■ **Task instructions**: Records follow. Copy every line with "assets".
══ Extracted information ══
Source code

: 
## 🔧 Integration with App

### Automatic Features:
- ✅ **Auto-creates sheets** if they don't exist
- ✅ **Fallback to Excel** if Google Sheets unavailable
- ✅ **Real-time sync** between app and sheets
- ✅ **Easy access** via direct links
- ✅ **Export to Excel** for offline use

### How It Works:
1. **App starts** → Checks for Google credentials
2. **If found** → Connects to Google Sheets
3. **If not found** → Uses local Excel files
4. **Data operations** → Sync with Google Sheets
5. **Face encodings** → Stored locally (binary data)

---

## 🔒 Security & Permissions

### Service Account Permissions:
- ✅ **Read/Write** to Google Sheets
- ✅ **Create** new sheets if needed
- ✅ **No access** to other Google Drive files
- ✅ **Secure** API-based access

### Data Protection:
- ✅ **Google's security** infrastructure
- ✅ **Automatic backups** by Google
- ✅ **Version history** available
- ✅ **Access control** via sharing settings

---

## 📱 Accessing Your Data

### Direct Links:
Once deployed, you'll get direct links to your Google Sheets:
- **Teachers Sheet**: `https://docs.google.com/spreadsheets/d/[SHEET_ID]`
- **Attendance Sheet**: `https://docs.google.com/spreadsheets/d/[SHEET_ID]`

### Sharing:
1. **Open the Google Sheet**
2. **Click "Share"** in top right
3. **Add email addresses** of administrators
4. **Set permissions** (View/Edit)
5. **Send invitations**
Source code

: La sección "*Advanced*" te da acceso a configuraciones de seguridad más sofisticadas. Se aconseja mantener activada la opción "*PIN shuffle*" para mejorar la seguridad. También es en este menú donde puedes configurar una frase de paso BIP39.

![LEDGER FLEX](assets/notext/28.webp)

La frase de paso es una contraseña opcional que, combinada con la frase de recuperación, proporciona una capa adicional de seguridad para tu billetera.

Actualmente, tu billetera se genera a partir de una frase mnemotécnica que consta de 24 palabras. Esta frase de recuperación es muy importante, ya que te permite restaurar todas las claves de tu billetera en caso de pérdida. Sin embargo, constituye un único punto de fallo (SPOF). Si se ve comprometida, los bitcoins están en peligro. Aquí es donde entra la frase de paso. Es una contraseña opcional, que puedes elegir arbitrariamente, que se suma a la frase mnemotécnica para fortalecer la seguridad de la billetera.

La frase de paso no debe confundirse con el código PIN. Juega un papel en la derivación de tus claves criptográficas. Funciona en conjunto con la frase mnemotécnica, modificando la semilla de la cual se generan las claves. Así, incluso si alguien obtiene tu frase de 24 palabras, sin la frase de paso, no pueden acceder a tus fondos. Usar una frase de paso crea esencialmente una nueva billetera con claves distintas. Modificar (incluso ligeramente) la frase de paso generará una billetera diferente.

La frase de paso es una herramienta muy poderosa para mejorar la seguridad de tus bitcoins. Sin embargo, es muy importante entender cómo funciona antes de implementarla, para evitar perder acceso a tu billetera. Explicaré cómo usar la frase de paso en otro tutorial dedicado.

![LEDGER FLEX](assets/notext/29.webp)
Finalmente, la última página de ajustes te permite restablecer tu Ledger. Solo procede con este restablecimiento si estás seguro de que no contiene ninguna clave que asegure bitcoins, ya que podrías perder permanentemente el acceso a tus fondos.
═══
■ **Answer to the exercise**:
![LEDGER FLEX](assets/notext/28.webp)
![LEDGER FLEX](assets/notext/29.webp)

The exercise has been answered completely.